The mixing of folk song with recorded interviews has a long pedigree, stretching back to the BBC Radio Ballads in the 1950s. Feted singer Sam Lee picks up the baton with Hullucination.
Commissioned by the PRS Foundation as part of their New Music Biennial series and given its debut during Hull’s UK City of Culture festivities in 2017, this 17-minute long work sees excerpts of songs collected in and around the city interspersed with recollections of two of its residents. With Lee taking care of the sung sections, he’s backed in a gentle and unobtrusive fashion by piano, fiddle, shruti box and musical saw.
The spoken sections provide a fascinating window onto disappearing ways of life, and Lee has done an excellent job of getting Renie Smith and Ken Knox to open up. The former speaks of the harassment faced by the traveller community, while Knox tells of the dangers of life on board the fishing boats.
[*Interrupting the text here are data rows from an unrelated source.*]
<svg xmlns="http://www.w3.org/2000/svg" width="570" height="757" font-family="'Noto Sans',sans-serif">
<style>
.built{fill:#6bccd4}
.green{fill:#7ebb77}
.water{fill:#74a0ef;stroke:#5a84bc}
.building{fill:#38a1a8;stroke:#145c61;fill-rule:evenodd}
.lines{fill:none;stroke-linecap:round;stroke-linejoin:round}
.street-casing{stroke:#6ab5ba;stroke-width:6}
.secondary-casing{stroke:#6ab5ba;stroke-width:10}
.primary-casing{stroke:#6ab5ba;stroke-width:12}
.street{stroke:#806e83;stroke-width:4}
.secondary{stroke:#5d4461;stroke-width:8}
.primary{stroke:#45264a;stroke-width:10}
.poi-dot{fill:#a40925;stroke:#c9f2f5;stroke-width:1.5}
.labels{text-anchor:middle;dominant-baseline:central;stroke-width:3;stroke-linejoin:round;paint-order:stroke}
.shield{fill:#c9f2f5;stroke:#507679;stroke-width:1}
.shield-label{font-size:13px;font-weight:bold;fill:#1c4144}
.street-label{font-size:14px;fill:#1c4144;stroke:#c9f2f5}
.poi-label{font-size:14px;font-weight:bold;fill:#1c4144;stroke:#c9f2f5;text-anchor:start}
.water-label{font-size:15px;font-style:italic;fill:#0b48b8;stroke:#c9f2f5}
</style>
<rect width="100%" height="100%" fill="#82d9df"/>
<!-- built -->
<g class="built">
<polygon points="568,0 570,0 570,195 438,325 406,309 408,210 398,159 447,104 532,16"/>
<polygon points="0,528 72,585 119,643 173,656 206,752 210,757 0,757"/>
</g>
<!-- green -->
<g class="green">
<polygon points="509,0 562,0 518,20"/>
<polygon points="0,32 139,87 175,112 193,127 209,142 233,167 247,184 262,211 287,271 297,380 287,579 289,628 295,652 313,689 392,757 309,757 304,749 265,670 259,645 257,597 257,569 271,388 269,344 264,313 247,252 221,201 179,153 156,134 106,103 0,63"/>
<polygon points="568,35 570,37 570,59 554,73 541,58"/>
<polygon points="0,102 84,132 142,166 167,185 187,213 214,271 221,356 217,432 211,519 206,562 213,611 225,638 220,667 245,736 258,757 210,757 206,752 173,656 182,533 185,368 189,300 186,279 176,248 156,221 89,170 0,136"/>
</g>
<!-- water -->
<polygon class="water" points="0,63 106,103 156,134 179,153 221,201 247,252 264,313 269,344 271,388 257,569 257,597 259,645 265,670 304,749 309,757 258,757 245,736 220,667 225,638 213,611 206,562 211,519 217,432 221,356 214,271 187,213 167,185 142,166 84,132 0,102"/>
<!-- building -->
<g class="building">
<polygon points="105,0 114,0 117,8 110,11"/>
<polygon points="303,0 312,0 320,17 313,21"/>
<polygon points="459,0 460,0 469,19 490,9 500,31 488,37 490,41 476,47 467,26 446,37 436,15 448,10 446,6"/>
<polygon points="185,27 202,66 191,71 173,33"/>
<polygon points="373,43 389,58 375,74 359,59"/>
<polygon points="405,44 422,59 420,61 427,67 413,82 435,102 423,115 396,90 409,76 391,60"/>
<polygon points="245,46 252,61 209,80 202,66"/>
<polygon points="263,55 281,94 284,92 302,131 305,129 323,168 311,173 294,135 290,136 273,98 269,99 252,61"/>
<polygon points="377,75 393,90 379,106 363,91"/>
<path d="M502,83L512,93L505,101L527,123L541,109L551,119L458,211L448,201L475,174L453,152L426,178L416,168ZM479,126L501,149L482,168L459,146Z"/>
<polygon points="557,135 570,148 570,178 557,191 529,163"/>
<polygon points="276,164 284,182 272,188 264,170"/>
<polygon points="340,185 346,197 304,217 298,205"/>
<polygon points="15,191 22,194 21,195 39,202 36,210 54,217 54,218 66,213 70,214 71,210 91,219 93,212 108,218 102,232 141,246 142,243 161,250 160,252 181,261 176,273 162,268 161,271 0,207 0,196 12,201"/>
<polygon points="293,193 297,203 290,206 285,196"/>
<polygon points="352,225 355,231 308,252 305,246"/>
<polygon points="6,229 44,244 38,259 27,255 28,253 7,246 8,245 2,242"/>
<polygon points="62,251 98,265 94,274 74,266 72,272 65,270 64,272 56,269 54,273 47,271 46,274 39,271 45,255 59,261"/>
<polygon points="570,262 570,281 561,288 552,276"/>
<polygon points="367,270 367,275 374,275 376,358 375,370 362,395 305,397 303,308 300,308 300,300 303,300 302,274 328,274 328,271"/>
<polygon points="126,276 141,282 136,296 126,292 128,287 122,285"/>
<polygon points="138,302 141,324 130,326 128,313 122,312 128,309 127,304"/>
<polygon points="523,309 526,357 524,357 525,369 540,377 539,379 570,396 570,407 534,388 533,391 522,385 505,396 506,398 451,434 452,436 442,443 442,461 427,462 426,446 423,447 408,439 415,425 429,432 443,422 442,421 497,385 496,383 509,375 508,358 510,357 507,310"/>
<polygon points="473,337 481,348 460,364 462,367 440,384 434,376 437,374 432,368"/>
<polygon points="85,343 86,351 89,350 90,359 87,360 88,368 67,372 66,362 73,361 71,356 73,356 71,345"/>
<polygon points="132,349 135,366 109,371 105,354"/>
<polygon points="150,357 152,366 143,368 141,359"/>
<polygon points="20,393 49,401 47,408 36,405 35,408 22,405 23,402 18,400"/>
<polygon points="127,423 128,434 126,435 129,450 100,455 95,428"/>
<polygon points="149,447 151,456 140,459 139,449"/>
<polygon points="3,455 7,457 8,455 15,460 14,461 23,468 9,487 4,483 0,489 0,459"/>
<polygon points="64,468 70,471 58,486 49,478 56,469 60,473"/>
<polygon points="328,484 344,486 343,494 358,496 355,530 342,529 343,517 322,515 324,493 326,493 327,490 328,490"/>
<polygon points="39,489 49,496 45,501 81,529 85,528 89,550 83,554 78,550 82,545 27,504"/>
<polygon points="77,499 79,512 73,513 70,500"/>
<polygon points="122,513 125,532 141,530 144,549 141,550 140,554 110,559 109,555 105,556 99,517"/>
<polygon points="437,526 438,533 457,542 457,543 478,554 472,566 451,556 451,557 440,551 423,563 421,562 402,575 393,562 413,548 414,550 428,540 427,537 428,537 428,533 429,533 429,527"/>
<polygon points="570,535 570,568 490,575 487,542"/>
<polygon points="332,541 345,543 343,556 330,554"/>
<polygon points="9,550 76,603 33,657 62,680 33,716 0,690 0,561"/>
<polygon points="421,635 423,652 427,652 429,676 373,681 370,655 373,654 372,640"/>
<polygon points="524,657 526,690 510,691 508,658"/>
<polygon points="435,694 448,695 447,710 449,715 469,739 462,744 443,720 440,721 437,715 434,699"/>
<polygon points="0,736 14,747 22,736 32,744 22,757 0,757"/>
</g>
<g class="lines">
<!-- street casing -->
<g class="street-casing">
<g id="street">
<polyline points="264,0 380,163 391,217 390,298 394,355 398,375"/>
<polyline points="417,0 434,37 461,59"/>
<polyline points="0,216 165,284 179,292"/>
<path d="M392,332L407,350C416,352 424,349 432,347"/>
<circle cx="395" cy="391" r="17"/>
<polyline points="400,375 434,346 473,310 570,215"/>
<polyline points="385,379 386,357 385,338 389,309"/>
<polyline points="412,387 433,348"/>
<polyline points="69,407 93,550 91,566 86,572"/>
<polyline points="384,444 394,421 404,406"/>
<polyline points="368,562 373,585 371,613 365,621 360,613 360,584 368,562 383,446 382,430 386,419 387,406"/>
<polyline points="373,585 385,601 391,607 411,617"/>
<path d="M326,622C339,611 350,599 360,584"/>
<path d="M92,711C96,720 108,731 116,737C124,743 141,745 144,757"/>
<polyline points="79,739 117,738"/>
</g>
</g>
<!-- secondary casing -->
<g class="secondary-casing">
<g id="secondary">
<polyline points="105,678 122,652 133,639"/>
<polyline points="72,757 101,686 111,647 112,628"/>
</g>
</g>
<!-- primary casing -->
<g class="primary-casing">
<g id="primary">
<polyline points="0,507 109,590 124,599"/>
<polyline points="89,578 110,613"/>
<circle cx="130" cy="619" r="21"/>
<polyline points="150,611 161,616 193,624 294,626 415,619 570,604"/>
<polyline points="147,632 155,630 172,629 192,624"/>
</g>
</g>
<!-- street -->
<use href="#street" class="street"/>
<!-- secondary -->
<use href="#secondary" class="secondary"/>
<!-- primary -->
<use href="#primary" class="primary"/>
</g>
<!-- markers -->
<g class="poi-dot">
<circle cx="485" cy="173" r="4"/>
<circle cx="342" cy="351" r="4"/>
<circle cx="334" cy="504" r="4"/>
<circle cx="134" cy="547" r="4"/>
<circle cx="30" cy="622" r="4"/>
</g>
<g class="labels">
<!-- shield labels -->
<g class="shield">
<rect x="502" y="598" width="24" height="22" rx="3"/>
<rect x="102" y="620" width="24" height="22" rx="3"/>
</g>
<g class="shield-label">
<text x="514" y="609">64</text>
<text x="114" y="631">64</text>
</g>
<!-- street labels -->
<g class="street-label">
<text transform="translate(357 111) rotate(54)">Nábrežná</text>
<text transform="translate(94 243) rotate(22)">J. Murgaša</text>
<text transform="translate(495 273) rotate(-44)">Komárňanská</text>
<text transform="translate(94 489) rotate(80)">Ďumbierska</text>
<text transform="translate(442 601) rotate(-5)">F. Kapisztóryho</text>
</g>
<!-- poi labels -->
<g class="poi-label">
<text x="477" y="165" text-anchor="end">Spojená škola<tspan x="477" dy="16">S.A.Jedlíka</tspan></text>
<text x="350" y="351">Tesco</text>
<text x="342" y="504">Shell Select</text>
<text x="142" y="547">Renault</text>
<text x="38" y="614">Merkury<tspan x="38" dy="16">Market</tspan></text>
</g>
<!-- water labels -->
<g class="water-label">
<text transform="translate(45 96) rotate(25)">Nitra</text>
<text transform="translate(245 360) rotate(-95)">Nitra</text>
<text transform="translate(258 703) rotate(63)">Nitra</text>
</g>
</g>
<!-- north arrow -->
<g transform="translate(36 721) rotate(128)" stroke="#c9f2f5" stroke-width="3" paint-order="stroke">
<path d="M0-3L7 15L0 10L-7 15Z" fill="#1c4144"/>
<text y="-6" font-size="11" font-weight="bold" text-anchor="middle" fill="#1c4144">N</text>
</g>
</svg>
As Hullucination was conceived by one of the finest singers on today’s folk scene, it’s a slight shame that it doesn’t feature more of his considerable vocal talents. The verses that do make the cut prove tantalising, from the foreboding of Go from my Window to the pathos of Goodbye Old Ship of Mine.
It’s a sacrifice that’s worth making though, for the sake of giving a wider audience to the stories of ordinary people. Which, after all, is a large part of what folk music is all about.